* Assignment
Search the listing below for the line containing "high-resolution photomicrograph shows". From there through the line containing "histopathology image showing", transcribe every line exactly, both ends included.

┏━━

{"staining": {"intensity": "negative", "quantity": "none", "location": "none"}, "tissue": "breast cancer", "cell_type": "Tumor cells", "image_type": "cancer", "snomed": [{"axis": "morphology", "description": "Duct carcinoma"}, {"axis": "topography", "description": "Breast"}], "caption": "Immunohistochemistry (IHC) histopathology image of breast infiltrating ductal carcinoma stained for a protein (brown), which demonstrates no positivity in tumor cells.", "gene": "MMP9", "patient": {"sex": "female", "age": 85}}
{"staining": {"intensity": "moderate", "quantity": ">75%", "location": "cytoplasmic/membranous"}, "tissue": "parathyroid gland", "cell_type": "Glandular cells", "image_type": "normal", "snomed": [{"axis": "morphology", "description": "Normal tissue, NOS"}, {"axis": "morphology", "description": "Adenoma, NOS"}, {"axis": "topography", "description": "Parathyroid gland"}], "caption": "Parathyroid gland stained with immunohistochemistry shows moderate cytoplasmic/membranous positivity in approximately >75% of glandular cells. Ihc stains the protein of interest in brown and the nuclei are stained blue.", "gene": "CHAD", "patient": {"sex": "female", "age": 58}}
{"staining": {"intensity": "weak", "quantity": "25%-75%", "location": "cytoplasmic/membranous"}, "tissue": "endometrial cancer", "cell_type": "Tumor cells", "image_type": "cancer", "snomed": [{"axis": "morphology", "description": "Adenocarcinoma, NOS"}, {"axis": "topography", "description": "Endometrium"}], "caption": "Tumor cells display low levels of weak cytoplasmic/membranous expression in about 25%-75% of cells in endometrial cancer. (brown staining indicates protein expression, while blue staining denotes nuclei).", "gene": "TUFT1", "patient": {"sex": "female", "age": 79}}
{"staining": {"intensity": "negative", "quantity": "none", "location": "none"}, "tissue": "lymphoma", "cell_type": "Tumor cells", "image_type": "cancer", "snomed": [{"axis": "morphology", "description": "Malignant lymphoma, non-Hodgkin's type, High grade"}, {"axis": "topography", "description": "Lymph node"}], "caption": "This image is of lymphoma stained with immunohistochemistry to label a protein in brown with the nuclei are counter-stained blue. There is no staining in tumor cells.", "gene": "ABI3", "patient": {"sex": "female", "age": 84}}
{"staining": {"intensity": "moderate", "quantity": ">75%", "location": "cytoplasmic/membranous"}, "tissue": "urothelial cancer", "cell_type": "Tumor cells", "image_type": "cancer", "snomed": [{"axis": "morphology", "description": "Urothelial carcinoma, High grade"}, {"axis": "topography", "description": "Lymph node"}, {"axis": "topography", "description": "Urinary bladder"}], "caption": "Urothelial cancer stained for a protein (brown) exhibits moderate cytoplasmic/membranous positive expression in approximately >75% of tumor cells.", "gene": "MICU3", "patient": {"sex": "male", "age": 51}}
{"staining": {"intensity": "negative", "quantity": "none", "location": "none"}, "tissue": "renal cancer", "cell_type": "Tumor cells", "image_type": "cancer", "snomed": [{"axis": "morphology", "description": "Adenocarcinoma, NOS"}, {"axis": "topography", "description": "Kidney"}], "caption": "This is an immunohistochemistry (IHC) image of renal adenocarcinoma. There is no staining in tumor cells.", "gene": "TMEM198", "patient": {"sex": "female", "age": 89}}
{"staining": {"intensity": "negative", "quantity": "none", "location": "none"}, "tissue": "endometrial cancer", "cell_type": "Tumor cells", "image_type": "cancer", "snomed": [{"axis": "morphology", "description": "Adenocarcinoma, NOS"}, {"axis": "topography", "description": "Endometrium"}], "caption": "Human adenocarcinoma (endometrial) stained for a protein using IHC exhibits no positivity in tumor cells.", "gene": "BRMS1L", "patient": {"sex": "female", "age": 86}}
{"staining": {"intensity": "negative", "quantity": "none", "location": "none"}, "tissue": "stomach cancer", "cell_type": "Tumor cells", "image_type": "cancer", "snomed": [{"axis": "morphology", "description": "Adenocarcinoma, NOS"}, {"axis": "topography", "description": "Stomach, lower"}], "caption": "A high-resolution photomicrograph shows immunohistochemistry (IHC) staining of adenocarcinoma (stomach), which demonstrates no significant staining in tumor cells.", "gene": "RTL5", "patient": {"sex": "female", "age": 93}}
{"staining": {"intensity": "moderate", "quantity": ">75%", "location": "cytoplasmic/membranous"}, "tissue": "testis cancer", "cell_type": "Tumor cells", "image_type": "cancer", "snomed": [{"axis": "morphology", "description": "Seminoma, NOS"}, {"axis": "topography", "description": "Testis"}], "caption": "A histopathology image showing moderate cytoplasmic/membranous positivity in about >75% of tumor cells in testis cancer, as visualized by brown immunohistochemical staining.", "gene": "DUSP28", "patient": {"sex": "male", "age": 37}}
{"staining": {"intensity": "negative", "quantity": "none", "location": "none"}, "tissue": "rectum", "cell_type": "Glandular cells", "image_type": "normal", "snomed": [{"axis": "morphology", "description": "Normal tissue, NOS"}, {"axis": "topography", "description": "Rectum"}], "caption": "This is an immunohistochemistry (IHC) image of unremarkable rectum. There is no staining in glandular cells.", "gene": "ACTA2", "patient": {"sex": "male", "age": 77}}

┗━━

* Answer to this problem
{"staining": {"intensity": "negative", "quantity": "none", "location": "none"}, "tissue": "stomach cancer", "cell_type": "Tumor cells", "image_type": "cancer", "snomed": [{"axis": "morphology", "description": "Adenocarcinoma, NOS"}, {"axis": "topography", "description": "Stomach, lower"}], "caption": "A high-resolution photomicrograph shows immunohistochemistry (IHC) staining of adenocarcinoma (stomach), which demonstrates no significant staining in tumor cells.", "gene": "RTL5", "patient": {"sex": "female", "age": 93}}
{"staining": {"intensity": "moderate", "quantity": ">75%", "location": "cytoplasmic/membranous"}, "tissue": "testis cancer", "cell_type": "Tumor cells", "image_type": "cancer", "snomed": [{"axis": "morphology", "description": "Seminoma, NOS"}, {"axis": "topography", "description": "Testis"}], "caption": "A histopathology image showing moderate cytoplasmic/membranous positivity in about >75% of tumor cells in testis cancer, as visualized by brown immunohistochemical staining.", "gene": "DUSP28", "patient": {"sex": "male", "age": 37}}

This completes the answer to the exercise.